If you would like more information on communicating with your baby, the Raising Children Network is a great place to start. There are also parent helplines available in each state and territory.

It’s important to find ways to connect with your baby to help them feel nurtured and secure.

How to keep calm when your baby is crying

It’s inevitable that your infant will cry – and sometimes it can be hard to understand what they are trying to tell us or the cause of their distress. The important thing to remember is that when your baby is upset, they will be looking for you to respond.

Many parents find it hard to hear a distressed or crying baby as it often increases their own stress. It’s normal to feel stressed when babies cry, but it can be hard to manage these feelings, especially when you’re experiencing mental health difficulties.

When this happens take a moment to try and manage your emotions before soothing your upset baby.

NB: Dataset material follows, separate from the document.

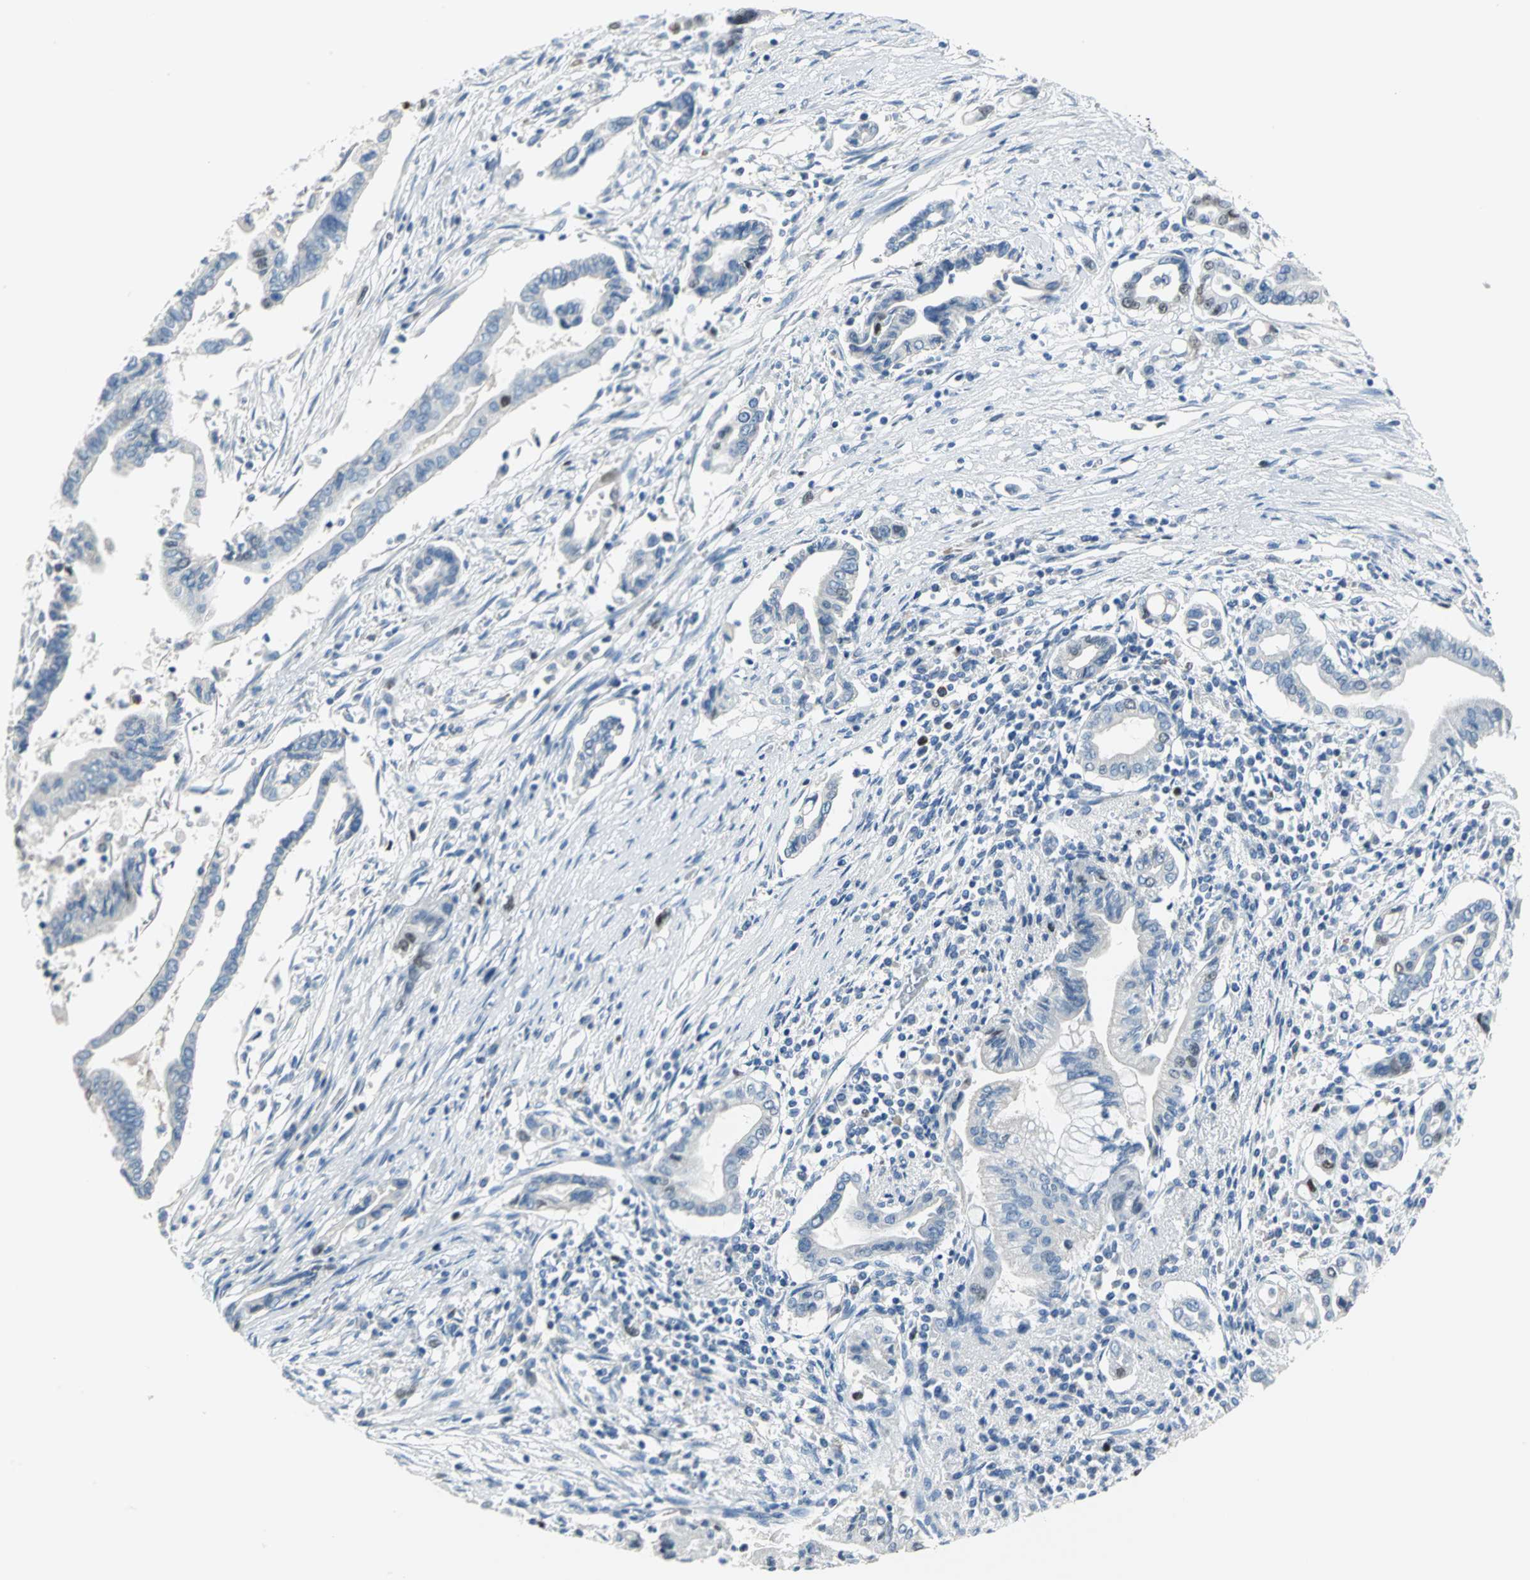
{"staining": {"intensity": "moderate", "quantity": "<25%", "location": "nuclear"}, "tissue": "pancreatic cancer", "cell_type": "Tumor cells", "image_type": "cancer", "snomed": [{"axis": "morphology", "description": "Adenocarcinoma, NOS"}, {"axis": "topography", "description": "Pancreas"}], "caption": "Immunohistochemistry image of human pancreatic cancer (adenocarcinoma) stained for a protein (brown), which reveals low levels of moderate nuclear expression in about <25% of tumor cells.", "gene": "MCM3", "patient": {"sex": "female", "age": 57}}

You can try:

  • taking some slow, deep breaths
  • putting on some soothing music; or
  • putting your baby in a safe place such as their cot or crib and taking a few minutes to calm yourself.

If you’re feeling unwell or you find yourself getting agitated, ask a friend or family member to try and settle your baby while you have a lie down or take a walk around the block.

It’s normal to not always understand what your baby needs. When you’re unwell yourself, you may find it helpful to ask family or friends to step in until you feel able to manage. Remember, there is strength in knowing when you need a break.